**Your instructions**
Copy out the listing beneath, missing nothing.

**The records**
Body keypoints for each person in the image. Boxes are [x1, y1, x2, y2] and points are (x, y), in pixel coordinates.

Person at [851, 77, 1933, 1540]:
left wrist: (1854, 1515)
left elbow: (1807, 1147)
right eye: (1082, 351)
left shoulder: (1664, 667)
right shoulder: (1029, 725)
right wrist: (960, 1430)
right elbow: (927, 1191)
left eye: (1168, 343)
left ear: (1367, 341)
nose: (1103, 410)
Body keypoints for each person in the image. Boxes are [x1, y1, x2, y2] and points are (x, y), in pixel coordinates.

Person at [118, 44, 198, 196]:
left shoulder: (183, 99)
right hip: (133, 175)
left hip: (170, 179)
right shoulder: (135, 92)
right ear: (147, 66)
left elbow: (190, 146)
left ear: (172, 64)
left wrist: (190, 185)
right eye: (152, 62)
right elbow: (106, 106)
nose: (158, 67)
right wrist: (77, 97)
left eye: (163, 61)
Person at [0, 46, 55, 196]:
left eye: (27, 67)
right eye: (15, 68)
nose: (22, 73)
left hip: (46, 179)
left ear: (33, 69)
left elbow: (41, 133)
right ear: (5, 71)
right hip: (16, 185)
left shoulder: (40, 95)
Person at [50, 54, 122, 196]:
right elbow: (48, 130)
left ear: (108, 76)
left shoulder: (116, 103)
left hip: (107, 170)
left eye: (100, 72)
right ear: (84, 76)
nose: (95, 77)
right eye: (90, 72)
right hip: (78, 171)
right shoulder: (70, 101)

**Answer for the task**
Body keypoints for each person in the image. Boxes are [x1, y1, x2, y2] and points are (x, y), in pixel coordinates.

Person at [851, 77, 1933, 1540]:
left wrist: (1854, 1515)
left elbow: (1807, 1147)
right eye: (1082, 351)
left shoulder: (1664, 667)
right shoulder: (1029, 725)
right wrist: (960, 1430)
right elbow: (927, 1191)
left eye: (1168, 343)
left ear: (1367, 341)
nose: (1103, 410)
Body keypoints for each person in the image. Boxes are [x1, y1, x2, y2] and points are (x, y), in pixel coordinates.

Person at [118, 44, 198, 196]:
left shoulder: (183, 99)
right hip: (133, 175)
left hip: (170, 179)
right shoulder: (135, 92)
right ear: (147, 66)
left elbow: (190, 146)
left ear: (172, 64)
left wrist: (190, 185)
right eye: (152, 62)
right elbow: (106, 106)
nose: (158, 67)
right wrist: (77, 97)
left eye: (163, 61)
Person at [0, 46, 55, 196]:
left eye: (27, 67)
right eye: (15, 68)
nose: (22, 73)
left hip: (46, 179)
left ear: (33, 69)
left elbow: (41, 133)
right ear: (5, 71)
right hip: (16, 185)
left shoulder: (40, 95)
Person at [50, 54, 122, 196]:
right elbow: (48, 130)
left ear: (108, 76)
left shoulder: (116, 103)
left hip: (107, 170)
left eye: (100, 72)
right ear: (84, 76)
nose: (95, 77)
right eye: (90, 72)
right hip: (78, 171)
right shoulder: (70, 101)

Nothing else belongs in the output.